Frequently when we work with clients to implement decision support tools for supply chain scheduling and planning, they often have some unique constraint that is essential to model and may be unique to their environment. Some recent examples we have encountered include the following:
- When producing a batch in a make to order environment, the plant always produces some extra amount called the purge quantity which is stuck in the piping from the reactor to the packout line. After purging the line, this material is recycled into the next batch.
- A warehouse can have capacity constraints on both the
- Throughput based on the number and type of doors and
- Storage based on material characteristics such as hazardous material classifications.
- When working with a dairy industry client, the bill of materials changes throughout the year based on the component ratios of the milk produced by the cows which drives the product split.

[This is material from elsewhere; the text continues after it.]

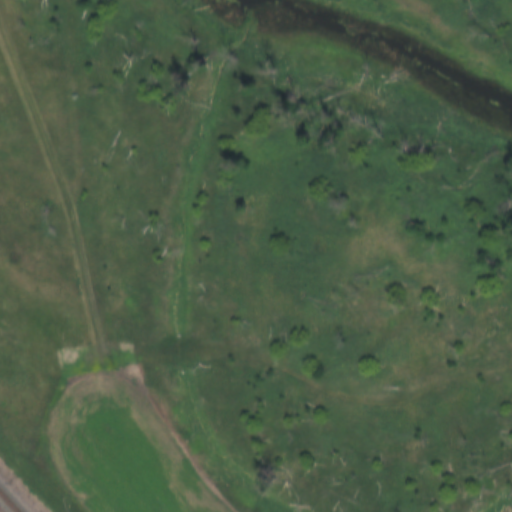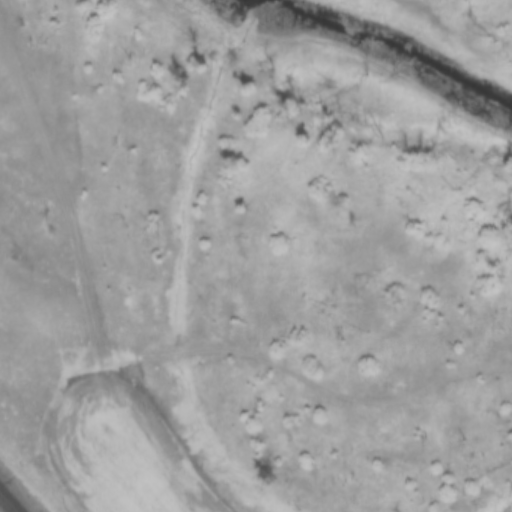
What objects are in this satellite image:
railway: (8, 502)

These types of situations are a regular occurrence and require modeling tools that allow for the flexibility to deal with them. We will implement decision support tools either with a development suite such as Aspen Tech’s Supply Chain ManagementTM or develop an application that connects to an optimization engine such as FICO’s XpressTM. These tools provide a base starting point but then allow for adding modeling constraints that are required to include to get to a solution that the client can actually implement.
In addition, having this flexibility allows the work processes and tools that enable the work processes to evolve over time as the business needs change.

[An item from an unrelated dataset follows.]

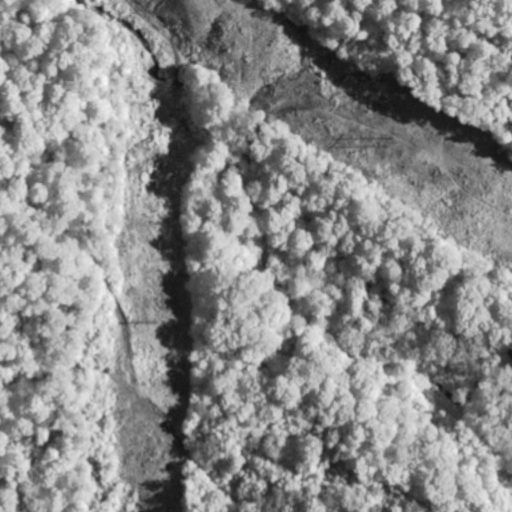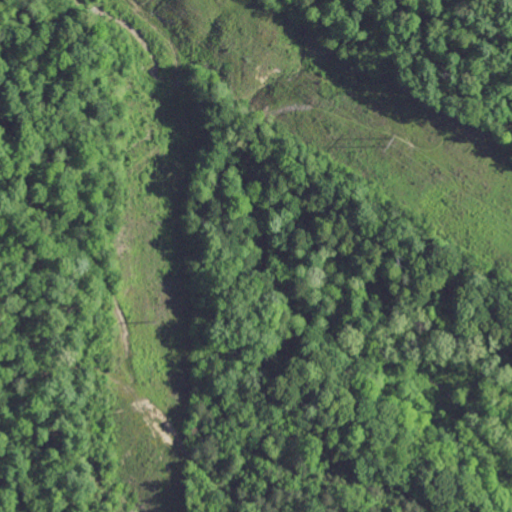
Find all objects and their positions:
power tower: (389, 142)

This flexibility though has to be balanced with some level of standardization. Therefore we will often build a new application by using a previous application as a starting point. For a production scheduling tool, there are many things that are common between different implementations including how to represent the schedule via an interactive Gantt chart, common basic reports, standard interfaces to external systems, etc. In a production planning tool, typically there are plants, warehouses and transshipment points to be modelled via a network representation; costs and capacities at each of these nodes in the network that need to be modelled; and an objective function that is either to minimize cost or maximize profit. All of these would be common elements between different planning model implementations.
- Flexibility allows for
- Modelling essential constraints that may be unique to a particular client’s environment but are required to get to a feasible solution that the client can actually implement.
- Changing the tool over time as the business needs change.
- Standardization allows for
- Faster / cheaper implementation.
- Faster / cheaper support.
- Ease of training when moving to a different role but using similar tools.
Having a hybrid of flexibility with standardization is the best of both worlds!